Consideriamo questo caso. Potremmo pensare che in fondo non si tratti di un grande problema: solo poche centinaia di bambini vedranno lo spettacolo (e poi nella mia scuola non succedono queste cose), le procedure previste sono state rispettate (almeno così sembra). Colpisce però che nella scuola di Casalpusterlengo dopo lo spettacolo siano sorte proteste, vivacissime e diffuse.
Allora tante domande. Su quali basi sono state prese le decisioni, dalle insegnanti prima, quando hanno scelto di proporre lo spettacolo, dai genitori poi, quando hanno dato il proprio consenso (obbligatorio) alla partecipazione dei propri figli? Perché nella scuola c’era fiducia nell’ente che lo proponeva (ma la presentazione sembra molto chiara) e nei genitori c’era fiducia nella scuola o perché, di delega in delega, oggi nessuno pensa più che il bambino ha bisogno non solo di essere accudito ma anche di essere accompagnato? Quale attenzione c’è, in concreto, per i propri figli/allievi?
La parola chiave allora non è fiducia ma de-reponsabilizzazione. In ultima analisi la verità è che anche per l’educazione ci si affida alla macchina (stato o scuola che sia). Ciò trova una conferma netta nel fatto che le non poche possibilità, non solo ‘partecipative’, che la macchina e il quadro legislativo offrono – a cominciare da molti articoli della Costituzione, dalle forme di ‘responsabilità collegiale’ affidate agli insegnanti, dalle possibilità date ai genitori di partecipare a molte scelte nella scuola a cominciare dalla scelta della scuola – non sono in realtà usate tanto da essere dimenticate e da apparire in molti casi tacitamente abrogate.
Non ho tempo, non ho energie, le riunioni collegiali sono formalità e non vale la pena… Tante sono le ragioni, anche reali, che sembrano giustificare quest’inerzia.

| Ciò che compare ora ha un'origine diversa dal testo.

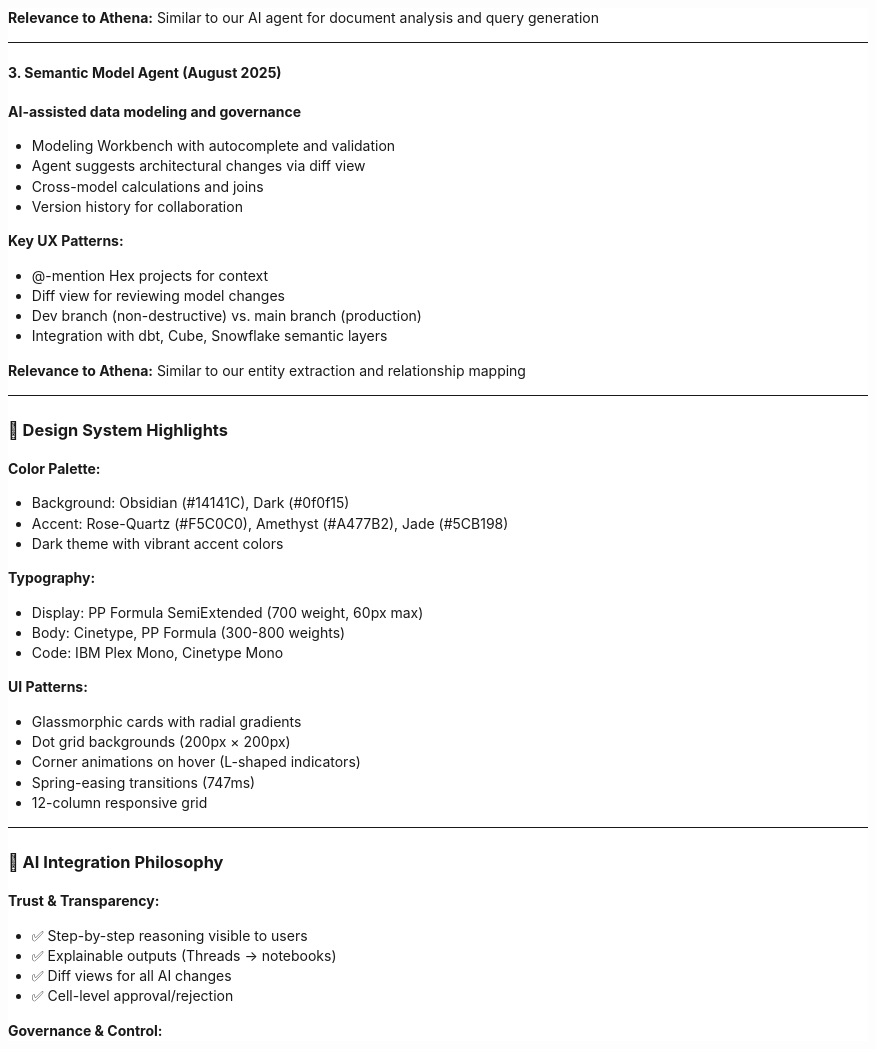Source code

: **Relevance to Athena:** Similar to our AI agent for document analysis and query generation

---

#### 3. Semantic Model Agent (August 2025)

**AI-assisted data modeling and governance**

- Modeling Workbench with autocomplete and validation
- Agent suggests architectural changes via diff view
- Cross-model calculations and joins
- Version history for collaboration

**Key UX Patterns:**

- @-mention Hex projects for context
- Diff view for reviewing model changes
- Dev branch (non-destructive) vs. main branch (production)
- Integration with dbt, Cube, Snowflake semantic layers

**Relevance to Athena:** Similar to our entity extraction and relationship mapping

---

### 🎨 Design System Highlights

**Color Palette:**

- Background: Obsidian (#14141C), Dark (#0f0f15)
- Accent: Rose-Quartz (#F5C0C0), Amethyst (#A477B2), Jade (#5CB198)
- Dark theme with vibrant accent colors

**Typography:**

- Display: PP Formula SemiExtended (700 weight, 60px max)
- Body: Cinetype, PP Formula (300-800 weights)
- Code: IBM Plex Mono, Cinetype Mono

**UI Patterns:**

- Glassmorphic cards with radial gradients
- Dot grid backgrounds (200px × 200px)
- Corner animations on hover (L-shaped indicators)
- Spring-easing transitions (747ms)
- 12-column responsive grid

---

### 🤖 AI Integration Philosophy

**Trust & Transparency:**

- ✅ Step-by-step reasoning visible to users
- ✅ Explainable outputs (Threads → notebooks)
- ✅ Diff views for all AI changes
- ✅ Cell-level approval/rejection

**Governance & Control:**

Resta vero però che se l’adulto si ritira dall’esercizio effettivo di questa responsabilità, se rinuncia a trovare nella propria esperienza di uomo le ragioni, il fondamento, la forza per esercitarla, affidarsi alla scienza e alle procedute rappresenterà solo la conferma che la soluzione al problema educativo non può essere trovata chefuori da me.
Così l’irresponsabilità è codificata, la coscienza si tranquillizza (?) e i bambini continuano ad essere soli. Perché già lo sono, soprattutto quando pensiamo di aver fatto il meglio, dando loro tutto. Tutto tranne che lasciar loro uno spazio in cui condividere la nostra vita. Tutto tranne che ricordarsi che espressioni come accompagnarli nel loro ‘sviluppo’ e nella loro ‘crescita’ sono solo parole se non si traducono nella nostra effettiva, e umile, disponibilità a fare insieme i concreti passi che li introducono alla realtà.